Years ago, for reasons that are still unclear to me since affordable commercials versions were widely available, Jon and I decided to sew a ski bag. Armed with neither a heavy-duty sewing machine nor any experience sewing such an item, we applied equal doses of bravado and naivete to the effort. How hard could it be, we asked ourselves? After all, a ski bag is basically just a fabric cuboid. With an oversized industrial zipper, straps, buckles, handles and clips, it turns out.
With benefit of neither Google nor template, we sallied forth to the nearest fabric store and purchased yardage of a material of suitable durability to withstand the rigors of ski storage. The material was also of suitable durability to withstand perforation by light-duty sewing machine needles, it turns out.
Four fights, 37 hours of labor, a dozen broken sewing machine needles, and $310 in materials later, we were in possession of a ski bag that was twice as expensive and half as attractive as one we could have purchased at a retail store. You know those photos of Ernest Shackleton and other early polar explorers, with their Burberry gabardine and canvas jackets, and mitten holsters over their shoulders? Our bag was the ski storage equivalent of those outfits.

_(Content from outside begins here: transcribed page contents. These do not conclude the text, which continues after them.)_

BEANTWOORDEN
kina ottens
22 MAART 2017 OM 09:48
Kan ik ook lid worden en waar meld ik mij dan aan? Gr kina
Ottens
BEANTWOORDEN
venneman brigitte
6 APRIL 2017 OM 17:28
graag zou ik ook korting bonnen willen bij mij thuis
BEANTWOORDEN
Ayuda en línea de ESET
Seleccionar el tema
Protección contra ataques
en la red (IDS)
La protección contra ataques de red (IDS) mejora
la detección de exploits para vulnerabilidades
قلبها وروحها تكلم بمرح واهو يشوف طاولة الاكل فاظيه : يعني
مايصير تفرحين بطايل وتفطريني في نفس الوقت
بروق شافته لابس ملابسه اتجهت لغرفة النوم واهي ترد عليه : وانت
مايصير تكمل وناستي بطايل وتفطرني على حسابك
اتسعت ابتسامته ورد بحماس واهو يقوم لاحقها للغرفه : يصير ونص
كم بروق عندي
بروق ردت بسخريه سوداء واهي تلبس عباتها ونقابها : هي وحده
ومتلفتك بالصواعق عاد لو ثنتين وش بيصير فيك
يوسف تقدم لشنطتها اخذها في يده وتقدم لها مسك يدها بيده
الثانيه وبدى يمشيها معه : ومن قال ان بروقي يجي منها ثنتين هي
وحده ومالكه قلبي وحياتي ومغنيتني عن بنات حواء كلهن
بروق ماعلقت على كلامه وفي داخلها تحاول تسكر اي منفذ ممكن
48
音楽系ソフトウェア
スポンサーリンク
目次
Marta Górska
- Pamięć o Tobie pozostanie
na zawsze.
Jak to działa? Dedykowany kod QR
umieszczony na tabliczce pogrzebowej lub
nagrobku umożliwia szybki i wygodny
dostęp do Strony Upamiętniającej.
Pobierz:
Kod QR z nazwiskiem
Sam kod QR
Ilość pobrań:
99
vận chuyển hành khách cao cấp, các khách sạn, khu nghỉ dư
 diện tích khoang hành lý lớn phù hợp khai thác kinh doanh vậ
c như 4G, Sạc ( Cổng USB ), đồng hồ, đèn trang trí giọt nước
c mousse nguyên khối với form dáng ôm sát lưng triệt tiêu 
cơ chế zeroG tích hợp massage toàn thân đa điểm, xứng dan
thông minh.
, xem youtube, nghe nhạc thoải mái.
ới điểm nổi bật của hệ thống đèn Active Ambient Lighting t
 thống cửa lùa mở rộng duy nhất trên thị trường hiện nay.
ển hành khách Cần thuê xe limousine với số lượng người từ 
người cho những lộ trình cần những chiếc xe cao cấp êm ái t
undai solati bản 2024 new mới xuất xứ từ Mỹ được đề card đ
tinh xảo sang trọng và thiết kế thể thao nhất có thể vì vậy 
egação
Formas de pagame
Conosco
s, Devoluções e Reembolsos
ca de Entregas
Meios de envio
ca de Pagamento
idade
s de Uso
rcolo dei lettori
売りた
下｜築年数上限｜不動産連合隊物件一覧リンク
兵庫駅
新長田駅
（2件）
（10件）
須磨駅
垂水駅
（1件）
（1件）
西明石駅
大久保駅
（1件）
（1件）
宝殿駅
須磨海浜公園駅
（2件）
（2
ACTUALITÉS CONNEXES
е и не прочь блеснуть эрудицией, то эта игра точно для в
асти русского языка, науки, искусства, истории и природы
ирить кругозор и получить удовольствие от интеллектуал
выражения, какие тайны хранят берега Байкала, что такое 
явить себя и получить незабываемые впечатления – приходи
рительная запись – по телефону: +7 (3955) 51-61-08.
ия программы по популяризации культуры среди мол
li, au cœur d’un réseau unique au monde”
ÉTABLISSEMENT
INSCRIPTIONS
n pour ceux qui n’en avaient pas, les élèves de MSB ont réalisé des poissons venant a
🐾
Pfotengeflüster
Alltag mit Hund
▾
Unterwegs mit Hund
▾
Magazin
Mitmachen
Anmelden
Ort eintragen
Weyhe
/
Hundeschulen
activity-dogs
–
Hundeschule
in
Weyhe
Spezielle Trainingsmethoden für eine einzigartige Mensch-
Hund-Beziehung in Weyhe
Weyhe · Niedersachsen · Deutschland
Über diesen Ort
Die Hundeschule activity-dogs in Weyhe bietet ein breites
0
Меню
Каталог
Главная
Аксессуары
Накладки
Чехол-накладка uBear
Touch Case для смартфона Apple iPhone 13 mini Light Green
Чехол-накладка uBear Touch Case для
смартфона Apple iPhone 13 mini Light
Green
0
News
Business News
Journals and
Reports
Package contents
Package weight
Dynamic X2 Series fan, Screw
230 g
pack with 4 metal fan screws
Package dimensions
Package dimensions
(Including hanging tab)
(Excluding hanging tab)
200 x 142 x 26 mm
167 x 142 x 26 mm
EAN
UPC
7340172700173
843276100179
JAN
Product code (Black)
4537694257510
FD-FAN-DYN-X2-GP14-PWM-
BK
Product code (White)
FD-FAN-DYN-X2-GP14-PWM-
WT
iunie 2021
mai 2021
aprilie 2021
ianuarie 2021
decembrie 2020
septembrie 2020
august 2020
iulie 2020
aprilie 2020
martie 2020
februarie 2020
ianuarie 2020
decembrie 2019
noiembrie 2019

We used it once, to load our skis into the U-Haul truck that moved our lives from western Maine to the Methow Valley.
I find myself thinking about that ski bag every Christmas, as I begin — always way too late — making gifts for family and friends. Somehow summer’s inspiration and good intentions hurtle into fall’s panicky preparations, and then in a trice it’s the week before Christmas and my gifts are still in their infancy at best, purely conceptual at worst. Once they’re completed, they’re like the ski bag: functional but only vaguely reminiscent of their retail counterparts.
But I promise you, my recipients, these are thought-full gifts. I think about you the whole time I’m not making gifts for you. I think about you during the design phase, while I visualize my crafty little projects. I think about you when Christmas looms ever closer and I haven’t yet taken the critical leap from concept to reality. And I think about you when, finally, I sit down to work on the gifts, to learn whether the gap between my vision and my ability to achieve it is a sliver or a chasm. It is said to be better to give than to receive, and the amateur craftsmanship of my gifts reinforces this adage.
Underwhelming in their execution, my gifts are heavy with both sentiment and aspiration. They make me think that next year I’ll start earlier, that next year I’ll do better. They make me think of you and they make me think of me — a more prepared and artful me. They make me think that despite all the stress, it’s worth it to do things for the people who matter to us. And after all, it’s the thoughts that count.